[Start of section]
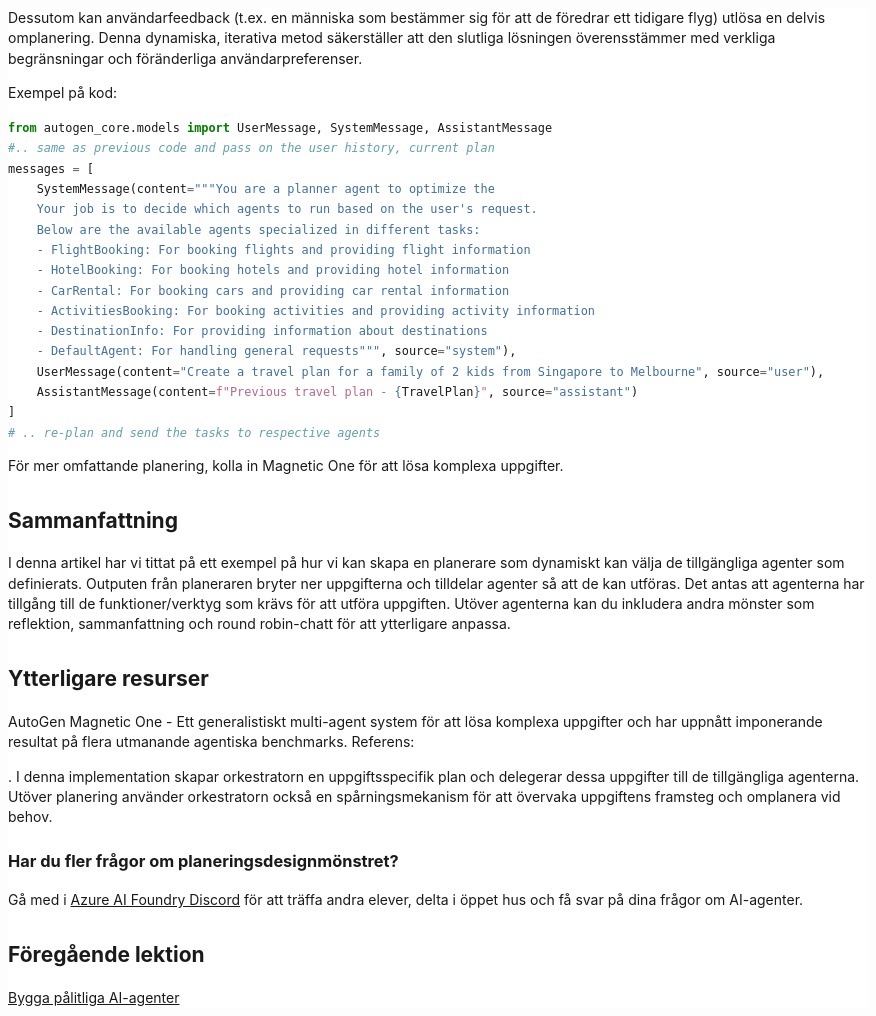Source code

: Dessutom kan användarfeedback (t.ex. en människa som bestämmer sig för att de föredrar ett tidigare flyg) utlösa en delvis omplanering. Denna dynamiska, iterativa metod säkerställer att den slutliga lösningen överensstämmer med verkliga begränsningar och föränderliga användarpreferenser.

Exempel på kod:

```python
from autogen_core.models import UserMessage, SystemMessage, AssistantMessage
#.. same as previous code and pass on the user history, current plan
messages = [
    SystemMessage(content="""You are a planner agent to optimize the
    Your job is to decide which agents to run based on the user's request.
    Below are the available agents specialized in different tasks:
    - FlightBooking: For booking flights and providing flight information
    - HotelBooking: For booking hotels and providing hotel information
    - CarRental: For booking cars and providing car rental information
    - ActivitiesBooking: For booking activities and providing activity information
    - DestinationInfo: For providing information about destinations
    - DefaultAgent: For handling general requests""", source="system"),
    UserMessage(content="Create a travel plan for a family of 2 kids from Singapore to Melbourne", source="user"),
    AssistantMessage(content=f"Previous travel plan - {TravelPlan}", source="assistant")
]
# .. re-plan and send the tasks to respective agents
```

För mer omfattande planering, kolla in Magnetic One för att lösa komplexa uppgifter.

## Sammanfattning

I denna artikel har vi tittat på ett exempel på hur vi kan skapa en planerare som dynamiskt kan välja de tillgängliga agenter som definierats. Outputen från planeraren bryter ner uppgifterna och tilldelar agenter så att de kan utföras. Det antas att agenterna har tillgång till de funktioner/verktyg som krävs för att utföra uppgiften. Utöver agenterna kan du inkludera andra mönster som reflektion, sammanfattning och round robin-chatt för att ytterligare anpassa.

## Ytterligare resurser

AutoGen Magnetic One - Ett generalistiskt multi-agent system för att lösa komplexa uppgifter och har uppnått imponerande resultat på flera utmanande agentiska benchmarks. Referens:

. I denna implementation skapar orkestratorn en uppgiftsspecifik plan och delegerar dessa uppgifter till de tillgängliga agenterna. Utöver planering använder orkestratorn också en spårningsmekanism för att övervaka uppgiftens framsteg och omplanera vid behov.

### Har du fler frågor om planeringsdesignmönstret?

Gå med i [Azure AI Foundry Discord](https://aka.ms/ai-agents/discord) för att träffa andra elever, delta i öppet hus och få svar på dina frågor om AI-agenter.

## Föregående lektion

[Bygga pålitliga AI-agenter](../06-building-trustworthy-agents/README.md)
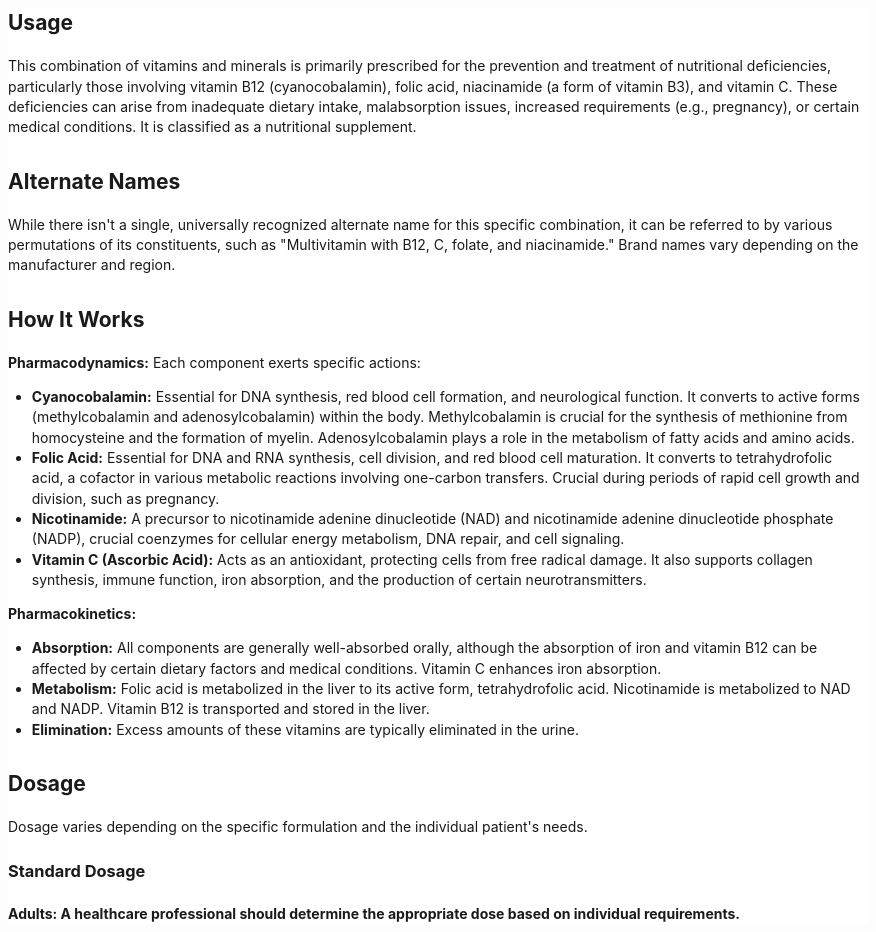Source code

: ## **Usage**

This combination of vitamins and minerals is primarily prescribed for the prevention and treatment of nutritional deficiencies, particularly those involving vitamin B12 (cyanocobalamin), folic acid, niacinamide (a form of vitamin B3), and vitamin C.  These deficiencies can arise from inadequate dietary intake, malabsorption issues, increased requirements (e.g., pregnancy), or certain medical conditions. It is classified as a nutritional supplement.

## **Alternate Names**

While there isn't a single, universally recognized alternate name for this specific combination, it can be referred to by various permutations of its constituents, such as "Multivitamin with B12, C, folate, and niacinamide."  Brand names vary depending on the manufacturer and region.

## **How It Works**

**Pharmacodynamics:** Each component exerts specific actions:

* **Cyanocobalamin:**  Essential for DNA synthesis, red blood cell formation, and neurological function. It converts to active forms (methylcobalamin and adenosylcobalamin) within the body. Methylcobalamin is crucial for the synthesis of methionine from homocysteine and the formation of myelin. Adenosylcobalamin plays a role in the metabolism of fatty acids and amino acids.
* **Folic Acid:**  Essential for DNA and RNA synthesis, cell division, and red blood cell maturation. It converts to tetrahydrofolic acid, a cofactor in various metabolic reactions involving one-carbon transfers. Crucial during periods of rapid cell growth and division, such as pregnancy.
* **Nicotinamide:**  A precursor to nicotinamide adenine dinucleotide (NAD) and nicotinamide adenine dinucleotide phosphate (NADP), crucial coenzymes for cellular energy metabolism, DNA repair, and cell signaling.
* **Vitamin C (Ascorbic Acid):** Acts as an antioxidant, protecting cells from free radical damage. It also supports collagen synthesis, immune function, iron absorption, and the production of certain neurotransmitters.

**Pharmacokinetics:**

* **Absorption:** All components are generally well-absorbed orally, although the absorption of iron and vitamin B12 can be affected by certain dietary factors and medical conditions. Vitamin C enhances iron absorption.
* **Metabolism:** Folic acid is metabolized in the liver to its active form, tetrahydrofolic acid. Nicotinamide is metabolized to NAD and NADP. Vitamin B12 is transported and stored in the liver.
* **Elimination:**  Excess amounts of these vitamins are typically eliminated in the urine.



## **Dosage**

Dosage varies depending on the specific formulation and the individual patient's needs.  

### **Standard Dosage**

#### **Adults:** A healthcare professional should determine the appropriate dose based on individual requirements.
[End of section]
PROMPT -
Go through the entries and copy every line that has "tasks".

OUTPUT OF THE EXERCISE -
    Below are the available agents specialized in different tasks:
# .. re-plan and send the tasks to respective agents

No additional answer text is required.